Jefferson, 31, spent last season with the New York Giants after being released at the end of training camp. He had the decision to stay on the Ravens' practice squad or go to New York, and he chose the Giants. But it wasn't an easy decision.
"I have to be honest, that is family over there (Baltimore), from front office down to the players, everybody," Jefferson said upon arriving in New York. "So it was very tough for me to make that decision. My heart has always been there."
In 2017, the Ravens signed Jefferson, who rose from being undrafted in 2013 to becoming one of the better safeties in the league, to a big four-year, $34 million contract. He was instantly embraced in Baltimore, alongside good friend Eric Weddle, and quickly became a favorite in the locker room.

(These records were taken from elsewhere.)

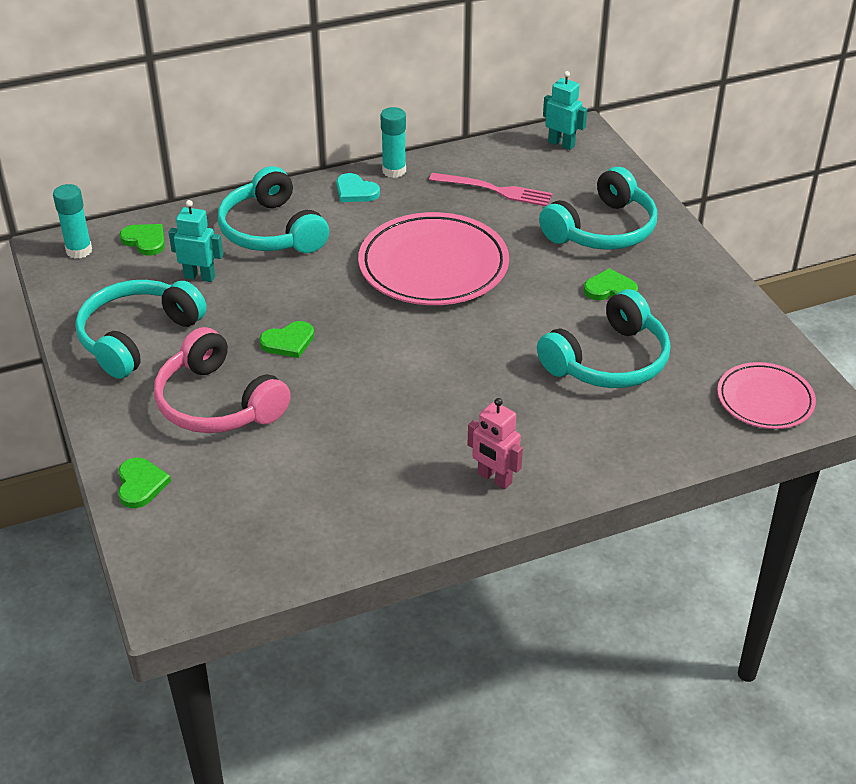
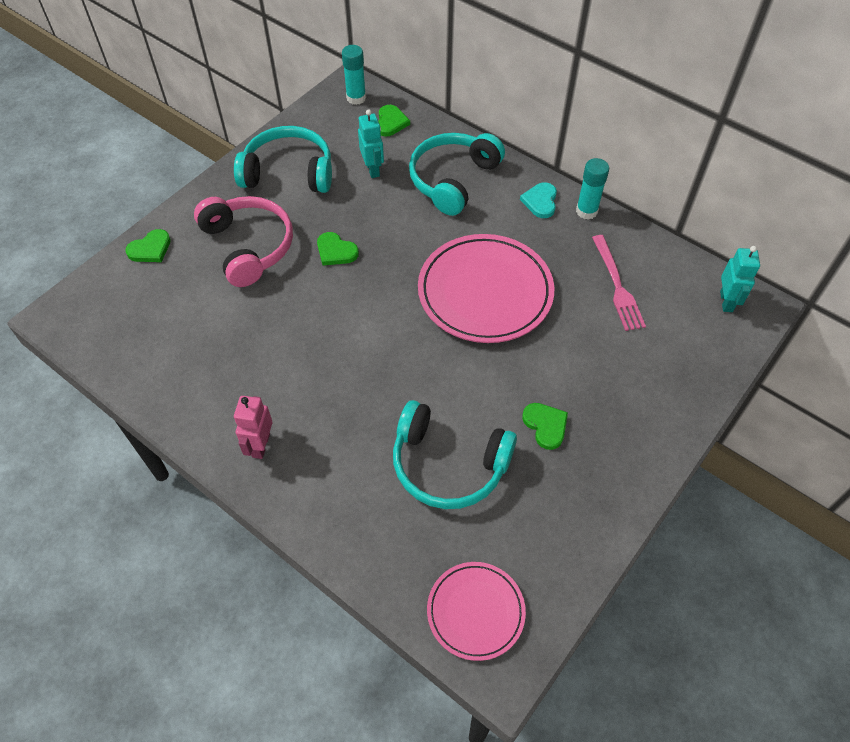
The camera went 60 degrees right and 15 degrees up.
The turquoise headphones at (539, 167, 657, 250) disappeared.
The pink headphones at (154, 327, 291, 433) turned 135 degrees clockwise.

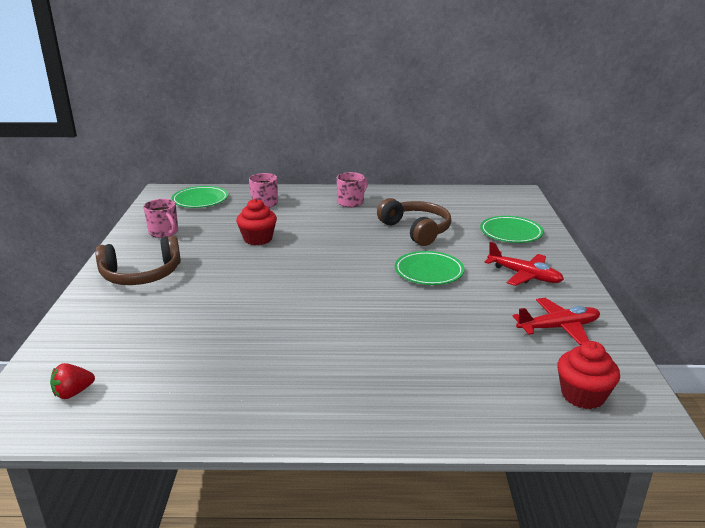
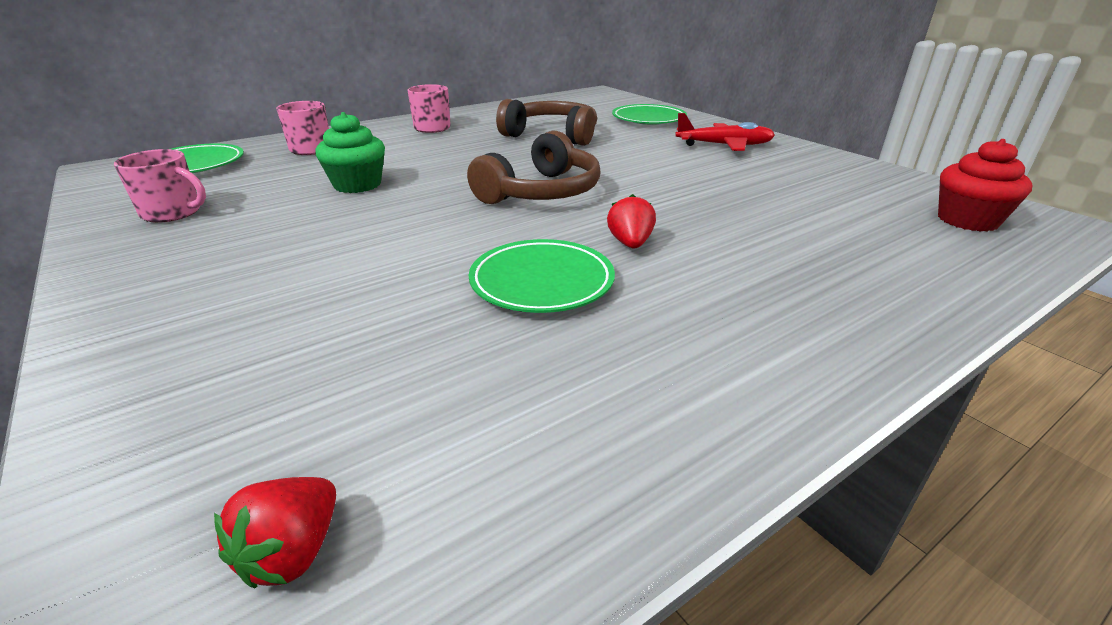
The camera went 35 degrees left and 5 degrees up.
The red plane at (513, 298, 600, 345) disappeared.
The red strawberry at (607, 194, 656, 249) appeared.
The brown headphones moved from (95, 236, 181, 285) to (467, 131, 601, 204).
The green plate moved from (395, 251, 465, 285) to (469, 239, 615, 313).
The red cupcake at (236, 199, 277, 245) became the green cupcake at (315, 112, 385, 193).

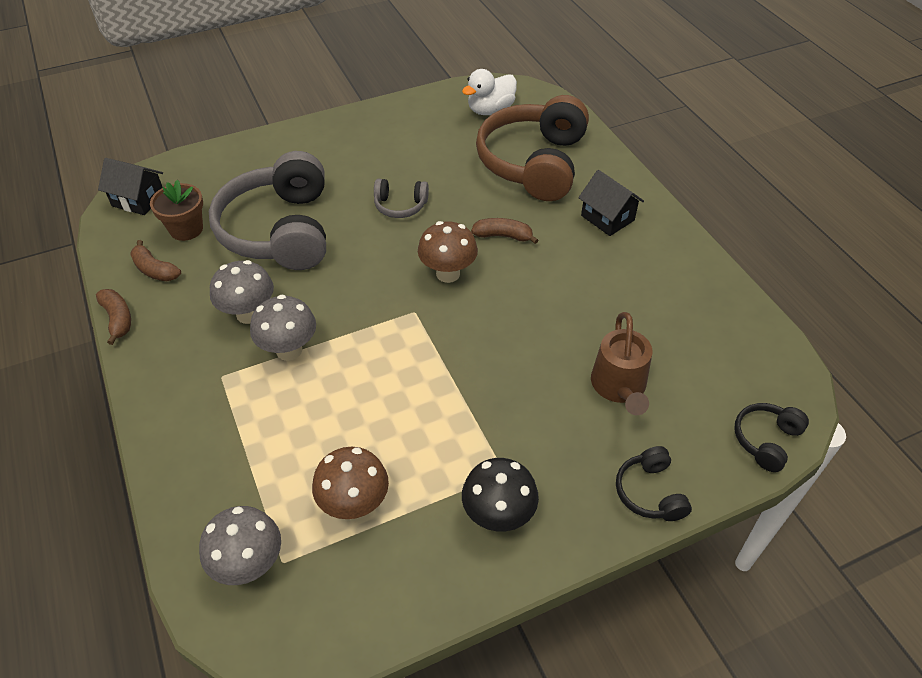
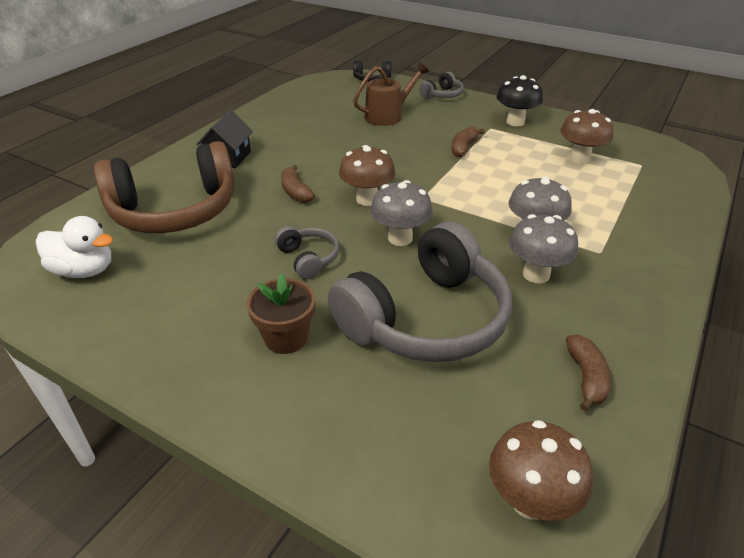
The camera went 125 degrees left and 10 degrees down.
The brown banana moved from (96, 289, 131, 345) to (452, 126, 485, 157).
The brown flower pot moved from (150, 180, 203, 241) to (246, 273, 316, 354).
The grey mushroom moved from (199, 506, 281, 585) to (370, 180, 433, 246).
The black house at (98, 158, 163, 215) was replaced by the brown mushroom at (489, 420, 593, 521).
The black headphones at (616, 446, 692, 521) became the grey headphones at (419, 72, 464, 99).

Jefferson's career changed, however, when he suffered a major knee injury five games into the 2019 season. He spent the entire 2020 season out of football before the Ravens gave him his first real chance back in the league (after the San Francisco 49ers barely gave him any playing time) late in the 2021 season.
Jefferson proved he could play again in the NFL, but the Ravens were loaded at safety last offseason after signing Marcus Williams and drafting Kyle Hamilton, so there wasn't enough room for Jefferson on the 53-man roster. He went to New York and played in nine games (one start), making 23 tackles and playing 27% of the defensive snaps.
Jefferson was transitioning to linebacker this offseason but had yet to be picked up by any team. Over his nine seasons, Jefferson played in 113 games (67 starts), made 492 tackles, four interceptions, eight forced fumbles, and 9.5 sacks. One of the smoothest plays of his career was a strip of Steelers tight end Vance McDonald in Pittsburgh.
Jefferson has talked many times about one day becoming a general manager, and there's no better place to start than as a scout with the team he loves, which has a long lineage of scouts rising through the NFL ranks.
Fellow former Ravens safety Anthony Levine retired last offseason and became a player personnel assistant in the Ravens' front office. He also helped with coaching the special teams unit last season.